Consider the following example:


S -> A
S -> a A b
A -> x


The LALR(1) set of items is


    (1) S -> .A , $ goto on A to (2)
S -> .a A b, $ shift on a to (4)
A -> .x , $ shift on x to (3)


    (2) S -> A. , $ reduce on $


    (3) A -> x. , b/$ reduce on b or $


    (4) S -> a .A b , $ goto on A to (5)
A -> .x , b shift on x to (3)


    (5) S -> a A . b , $ shift on b to (6)
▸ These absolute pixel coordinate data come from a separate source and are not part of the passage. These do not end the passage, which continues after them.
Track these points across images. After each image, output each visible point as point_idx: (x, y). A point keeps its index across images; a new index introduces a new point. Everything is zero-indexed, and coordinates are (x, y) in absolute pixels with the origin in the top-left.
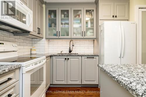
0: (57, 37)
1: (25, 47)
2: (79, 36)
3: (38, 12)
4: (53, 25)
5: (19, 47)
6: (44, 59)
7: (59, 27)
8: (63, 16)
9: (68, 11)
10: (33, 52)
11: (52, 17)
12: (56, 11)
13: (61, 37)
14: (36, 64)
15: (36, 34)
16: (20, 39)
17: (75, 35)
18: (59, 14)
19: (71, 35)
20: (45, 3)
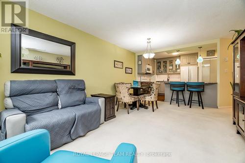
9: (166, 61)
11: (159, 64)
17: (170, 72)
18: (162, 63)
19: (168, 72)
20: (156, 59)
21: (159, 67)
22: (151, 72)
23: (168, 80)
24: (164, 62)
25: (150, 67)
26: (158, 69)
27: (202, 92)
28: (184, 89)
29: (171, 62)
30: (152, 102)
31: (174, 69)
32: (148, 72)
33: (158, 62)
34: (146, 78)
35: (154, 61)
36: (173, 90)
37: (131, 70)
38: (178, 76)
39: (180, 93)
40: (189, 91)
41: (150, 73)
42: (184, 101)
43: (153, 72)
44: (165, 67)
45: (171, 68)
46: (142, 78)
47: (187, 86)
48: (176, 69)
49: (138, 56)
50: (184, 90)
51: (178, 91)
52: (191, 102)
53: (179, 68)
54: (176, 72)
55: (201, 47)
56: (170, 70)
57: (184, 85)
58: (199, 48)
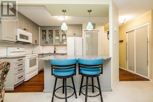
0: (47, 44)
1: (29, 50)
2: (59, 44)
3: (35, 31)
4: (45, 38)
5: (25, 50)
6: (37, 55)
7: (48, 38)
8: (50, 33)
9: (52, 31)
10: (34, 52)
11: (44, 33)
12: (46, 30)
13: (48, 44)
14: (32, 56)
15: (34, 43)
16: (27, 46)
17: (56, 43)
19: (54, 43)
20: (40, 26)
21: (44, 37)
23: (55, 52)
24: (50, 31)
26: (43, 38)
28: (75, 71)
29: (57, 31)
31: (61, 40)
33: (43, 31)
36: (57, 77)
42: (74, 89)
43: (36, 41)
44: (51, 36)
45: (57, 38)
47: (79, 67)
48: (63, 40)
50: (75, 74)
51: (64, 78)
53: (66, 39)
54: (62, 44)
55: (91, 11)
56: (57, 41)
57: (75, 65)
58: (88, 11)
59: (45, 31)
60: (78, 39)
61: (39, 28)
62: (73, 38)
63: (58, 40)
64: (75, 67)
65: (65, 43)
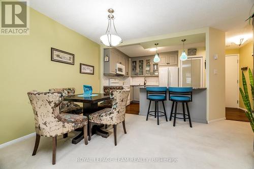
0: (137, 76)
2: (149, 75)
6: (129, 86)
7: (138, 70)
8: (140, 63)
9: (143, 61)
11: (135, 64)
13: (139, 76)
15: (126, 75)
17: (147, 74)
18: (138, 63)
19: (145, 74)
20: (131, 58)
21: (134, 68)
22: (123, 73)
23: (145, 84)
24: (140, 61)
25: (123, 67)
26: (133, 70)
27: (189, 101)
28: (166, 97)
29: (148, 62)
30: (114, 126)
31: (152, 71)
32: (118, 72)
33: (133, 62)
34: (117, 81)
35: (129, 60)
36: (151, 100)
37: (92, 68)
38: (156, 79)
39: (160, 104)
40: (172, 100)
41: (122, 75)
42: (165, 114)
43: (127, 73)
44: (141, 67)
45: (148, 69)
46: (112, 81)
47: (170, 94)
48: (154, 71)
49: (105, 49)
50: (165, 99)
52: (175, 117)
53: (157, 70)
54: (154, 75)
55: (185, 40)
56: (147, 72)
57: (166, 92)
58: (182, 41)
59: (136, 62)
60: (173, 69)
61: (130, 59)
62: (166, 68)
63: (149, 71)
64: (166, 94)
65: (156, 74)
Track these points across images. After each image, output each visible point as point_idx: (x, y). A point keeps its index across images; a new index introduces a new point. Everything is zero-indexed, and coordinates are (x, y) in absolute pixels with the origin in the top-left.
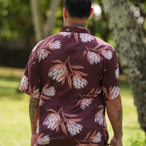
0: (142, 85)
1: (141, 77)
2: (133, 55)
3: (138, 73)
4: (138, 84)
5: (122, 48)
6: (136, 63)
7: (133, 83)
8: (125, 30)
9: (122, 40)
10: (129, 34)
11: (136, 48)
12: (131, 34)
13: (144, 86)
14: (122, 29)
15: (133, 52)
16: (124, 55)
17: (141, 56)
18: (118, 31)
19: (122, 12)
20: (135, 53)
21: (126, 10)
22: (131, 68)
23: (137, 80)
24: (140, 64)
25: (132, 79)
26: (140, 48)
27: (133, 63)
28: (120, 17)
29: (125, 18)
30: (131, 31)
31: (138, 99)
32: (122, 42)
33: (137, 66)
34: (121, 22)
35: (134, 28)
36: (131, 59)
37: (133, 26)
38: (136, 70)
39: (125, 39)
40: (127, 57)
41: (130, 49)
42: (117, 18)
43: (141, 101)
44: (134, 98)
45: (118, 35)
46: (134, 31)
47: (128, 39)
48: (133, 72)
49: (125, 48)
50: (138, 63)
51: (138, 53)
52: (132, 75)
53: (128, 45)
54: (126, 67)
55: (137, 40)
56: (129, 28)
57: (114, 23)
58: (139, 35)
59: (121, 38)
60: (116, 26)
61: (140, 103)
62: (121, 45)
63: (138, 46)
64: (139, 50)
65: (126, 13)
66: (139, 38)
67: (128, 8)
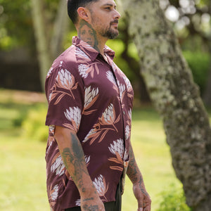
0: (176, 116)
1: (175, 103)
2: (164, 73)
3: (171, 98)
4: (171, 113)
5: (148, 62)
6: (168, 84)
7: (164, 112)
8: (152, 36)
9: (148, 50)
10: (157, 42)
11: (168, 62)
12: (161, 42)
13: (179, 117)
14: (147, 35)
15: (163, 68)
16: (151, 72)
17: (174, 73)
18: (142, 37)
19: (147, 11)
20: (166, 70)
21: (154, 7)
22: (161, 90)
23: (170, 109)
24: (173, 86)
25: (163, 107)
26: (173, 62)
27: (164, 84)
28: (145, 17)
29: (153, 19)
30: (161, 37)
31: (171, 135)
32: (148, 54)
33: (170, 88)
34: (146, 24)
35: (165, 33)
36: (160, 77)
37: (163, 30)
38: (168, 93)
39: (152, 49)
40: (155, 75)
41: (159, 64)
42: (141, 18)
43: (176, 138)
44: (166, 133)
45: (143, 43)
46: (165, 38)
47: (155, 48)
48: (165, 97)
49: (152, 63)
50: (170, 84)
51: (170, 69)
52: (162, 102)
53: (157, 58)
54: (154, 90)
55: (169, 51)
56: (157, 34)
57: (136, 26)
58: (172, 43)
59: (147, 47)
60: (139, 30)
61: (175, 142)
62: (147, 58)
63: (171, 59)
64: (171, 65)
65: (153, 11)
66: (172, 48)
67: (156, 5)
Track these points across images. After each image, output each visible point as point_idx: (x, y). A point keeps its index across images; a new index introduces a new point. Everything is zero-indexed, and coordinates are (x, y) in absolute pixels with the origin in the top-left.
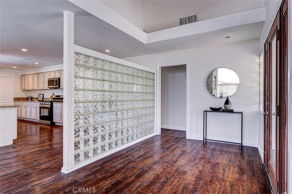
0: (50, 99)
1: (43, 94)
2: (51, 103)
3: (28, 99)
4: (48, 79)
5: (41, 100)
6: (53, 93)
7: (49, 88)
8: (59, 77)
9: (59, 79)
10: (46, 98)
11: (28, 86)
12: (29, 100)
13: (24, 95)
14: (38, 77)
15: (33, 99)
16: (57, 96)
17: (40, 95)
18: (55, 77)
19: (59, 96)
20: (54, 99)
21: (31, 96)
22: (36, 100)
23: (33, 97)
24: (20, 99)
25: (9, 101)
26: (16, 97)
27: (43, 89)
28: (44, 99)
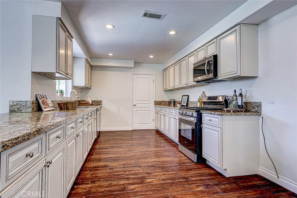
1: (188, 96)
2: (199, 112)
3: (170, 103)
4: (194, 64)
7: (195, 83)
8: (216, 54)
10: (192, 102)
11: (169, 84)
12: (171, 105)
14: (180, 67)
15: (175, 104)
16: (210, 98)
18: (206, 58)
20: (205, 103)
21: (173, 99)
22: (179, 105)
23: (176, 100)
24: (162, 103)
25: (150, 105)
26: (157, 101)
27: (186, 85)
28: (189, 103)
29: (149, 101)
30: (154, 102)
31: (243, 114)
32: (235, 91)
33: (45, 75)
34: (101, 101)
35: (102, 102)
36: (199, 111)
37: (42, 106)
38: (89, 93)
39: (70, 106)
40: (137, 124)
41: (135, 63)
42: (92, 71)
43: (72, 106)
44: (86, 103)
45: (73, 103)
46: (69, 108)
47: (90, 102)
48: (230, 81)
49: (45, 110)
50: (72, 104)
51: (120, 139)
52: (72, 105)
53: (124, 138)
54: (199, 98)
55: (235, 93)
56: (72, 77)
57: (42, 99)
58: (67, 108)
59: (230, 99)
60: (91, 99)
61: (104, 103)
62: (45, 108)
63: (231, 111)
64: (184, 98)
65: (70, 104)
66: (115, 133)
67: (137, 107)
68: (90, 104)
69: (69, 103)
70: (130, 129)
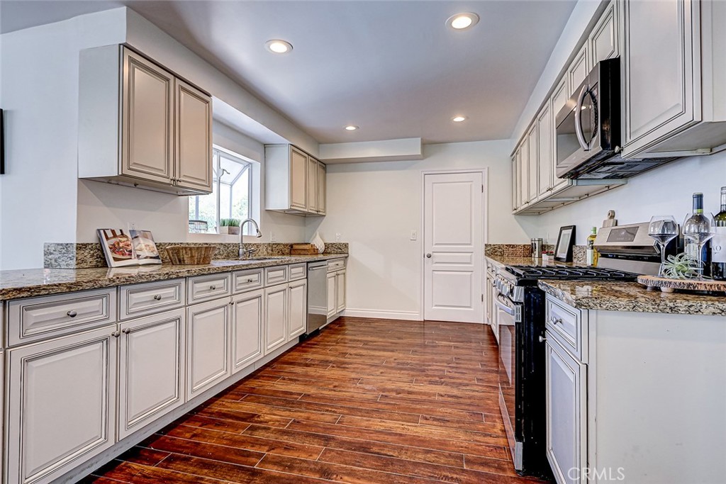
1: (574, 227)
3: (532, 251)
6: (612, 215)
16: (614, 235)
17: (563, 231)
20: (602, 252)
21: (538, 240)
25: (473, 256)
26: (492, 244)
27: (549, 193)
28: (576, 251)
29: (470, 244)
30: (484, 246)
31: (712, 309)
32: (699, 198)
33: (135, 185)
34: (346, 245)
35: (347, 247)
36: (535, 283)
37: (110, 255)
38: (321, 225)
39: (185, 256)
40: (436, 306)
41: (424, 144)
42: (327, 174)
43: (192, 256)
44: (305, 250)
45: (191, 249)
46: (184, 261)
47: (321, 248)
48: (697, 161)
49: (114, 264)
50: (189, 252)
51: (366, 343)
52: (191, 253)
53: (381, 340)
54: (592, 233)
55: (700, 206)
56: (209, 187)
57: (113, 241)
58: (180, 261)
59: (670, 235)
60: (323, 240)
61: (352, 251)
62: (116, 259)
63: (663, 289)
64: (564, 235)
65: (184, 252)
66: (373, 325)
67: (435, 260)
68: (321, 251)
69: (182, 248)
70: (416, 316)
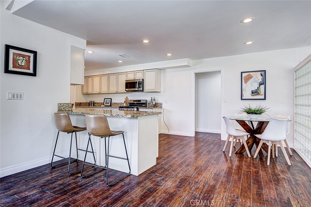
0: (125, 104)
1: (111, 99)
3: (90, 104)
4: (126, 80)
5: (109, 105)
6: (127, 97)
7: (126, 92)
8: (143, 78)
9: (143, 80)
10: (117, 103)
11: (93, 89)
12: (91, 106)
13: (83, 100)
14: (109, 79)
15: (95, 105)
16: (135, 101)
17: (105, 100)
18: (136, 79)
19: (140, 101)
21: (93, 101)
22: (102, 105)
23: (95, 102)
24: (82, 104)
26: (77, 102)
28: (113, 104)
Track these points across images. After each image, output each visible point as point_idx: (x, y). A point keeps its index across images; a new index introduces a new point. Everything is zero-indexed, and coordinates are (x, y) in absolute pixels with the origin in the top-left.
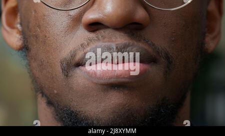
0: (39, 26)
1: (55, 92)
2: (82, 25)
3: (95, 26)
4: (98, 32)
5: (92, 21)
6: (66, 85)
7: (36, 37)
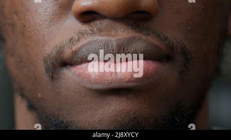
0: (16, 13)
1: (40, 95)
2: (72, 13)
3: (88, 16)
4: (92, 24)
5: (84, 10)
6: (51, 89)
7: (13, 25)
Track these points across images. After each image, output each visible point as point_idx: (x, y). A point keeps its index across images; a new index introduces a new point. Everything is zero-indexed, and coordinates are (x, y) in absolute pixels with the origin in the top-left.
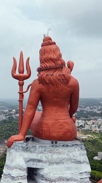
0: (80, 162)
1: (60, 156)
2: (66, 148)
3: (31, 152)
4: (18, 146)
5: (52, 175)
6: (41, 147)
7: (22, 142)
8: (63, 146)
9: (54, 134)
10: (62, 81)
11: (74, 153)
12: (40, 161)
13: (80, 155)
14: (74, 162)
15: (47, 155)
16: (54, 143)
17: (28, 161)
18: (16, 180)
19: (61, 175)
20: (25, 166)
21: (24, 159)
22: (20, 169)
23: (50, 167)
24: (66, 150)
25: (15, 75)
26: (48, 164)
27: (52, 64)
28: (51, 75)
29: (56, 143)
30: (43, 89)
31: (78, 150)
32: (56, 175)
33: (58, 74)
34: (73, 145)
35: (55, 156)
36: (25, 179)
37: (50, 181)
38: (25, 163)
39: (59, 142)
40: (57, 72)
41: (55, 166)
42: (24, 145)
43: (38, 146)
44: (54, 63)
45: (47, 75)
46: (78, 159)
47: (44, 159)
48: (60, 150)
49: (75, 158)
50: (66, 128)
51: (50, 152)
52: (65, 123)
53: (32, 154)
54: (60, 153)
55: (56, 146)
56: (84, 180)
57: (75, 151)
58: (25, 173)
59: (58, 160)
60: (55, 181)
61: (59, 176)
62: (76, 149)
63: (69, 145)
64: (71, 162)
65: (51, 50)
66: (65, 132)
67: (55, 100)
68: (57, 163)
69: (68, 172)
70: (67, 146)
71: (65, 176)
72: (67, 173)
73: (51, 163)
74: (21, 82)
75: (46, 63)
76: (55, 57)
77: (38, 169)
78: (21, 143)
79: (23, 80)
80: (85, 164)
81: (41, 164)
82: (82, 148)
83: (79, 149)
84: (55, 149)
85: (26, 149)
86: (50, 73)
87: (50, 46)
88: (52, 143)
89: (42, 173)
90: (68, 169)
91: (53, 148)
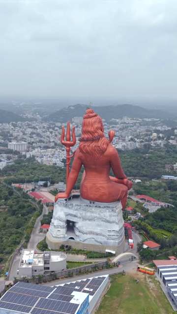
0: (108, 222)
1: (92, 215)
2: (98, 208)
3: (69, 208)
4: (61, 203)
5: (84, 228)
6: (77, 205)
7: (64, 199)
8: (96, 206)
9: (92, 196)
10: (98, 152)
11: (105, 214)
12: (75, 216)
13: (110, 216)
14: (104, 221)
15: (81, 212)
16: (92, 203)
17: (67, 215)
18: (56, 228)
19: (92, 230)
20: (64, 218)
21: (65, 213)
22: (60, 220)
23: (84, 222)
24: (98, 210)
25: (63, 142)
26: (82, 220)
27: (90, 136)
28: (88, 146)
29: (94, 203)
30: (82, 157)
31: (109, 212)
32: (87, 229)
33: (94, 145)
34: (105, 207)
35: (89, 214)
36: (64, 228)
37: (82, 233)
38: (64, 216)
39: (96, 203)
40: (93, 144)
41: (87, 222)
42: (65, 202)
43: (74, 204)
44: (92, 135)
45: (84, 146)
46: (108, 219)
47: (79, 215)
48: (93, 209)
49: (105, 218)
50: (102, 191)
51: (85, 210)
52: (101, 187)
53: (70, 210)
54: (92, 212)
55: (90, 206)
56: (111, 236)
57: (106, 212)
58: (64, 224)
59: (91, 218)
60: (86, 234)
61: (90, 230)
62: (107, 211)
63: (101, 206)
64: (102, 221)
65: (89, 123)
66: (101, 195)
67: (93, 167)
68: (90, 220)
69: (99, 228)
70: (100, 207)
71: (95, 231)
72: (97, 229)
73: (84, 219)
74: (68, 148)
75: (85, 135)
76: (92, 130)
77: (75, 222)
78: (62, 200)
79: (69, 147)
80: (115, 224)
81: (76, 218)
82: (113, 211)
83: (111, 210)
84: (89, 209)
85: (66, 206)
86: (87, 144)
87: (89, 119)
88: (91, 203)
89: (77, 226)
90: (98, 225)
91: (87, 207)
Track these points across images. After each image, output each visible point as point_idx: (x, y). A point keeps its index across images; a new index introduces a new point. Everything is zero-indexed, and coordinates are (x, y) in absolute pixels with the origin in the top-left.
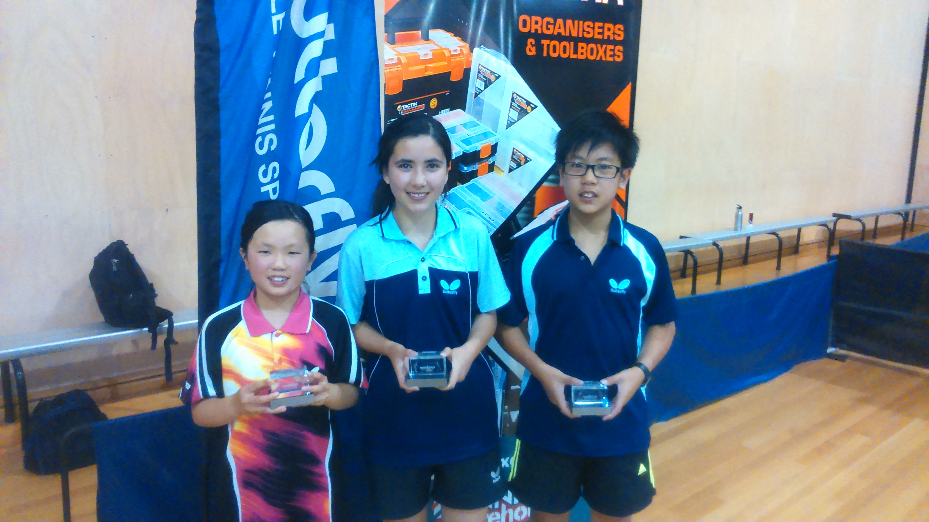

    (6) S -> a A b., $ reduce on $


Consider the input string:


x q


The actions would be


shift on x from state 1 to state 3
error in state 3 - possible lookahead is $ or b, but actually only $


  Now look at the input string:


a x q


shift on a from state 1 to state 4
shift on x from state 4 to state 3
error in state 3 - possible lookahead is $ or b, but actually only b


    Without default reductions, the set of expected tokens is easy to
calculate. Take each token in the lookahead, and parse until either the
token is shifted or an error is encountered (whichever happens first). If an
error is encountered, it is not possible to shift the token here, and the
token is not expected.


    Heirich does have the right idea for solving the problem with default
actions. Grab the state we are in before any reduce actions
called for by the current terminal are performed. This can be done by
grabbing the state immediately after yylex returns a token, as Heirich points
out.


    When an error is detected, compute a list of states that would be
passed through while performing default reductions. Start with the
saved state and perform default reductions until none are possible.
Then take the list and combine all the possible tokens which could be
shifted in each state to get a list of expected tokens.


    This requires adding code to save the stack for the LR parser and
to turn off the execution of semantic actions during the test parsing.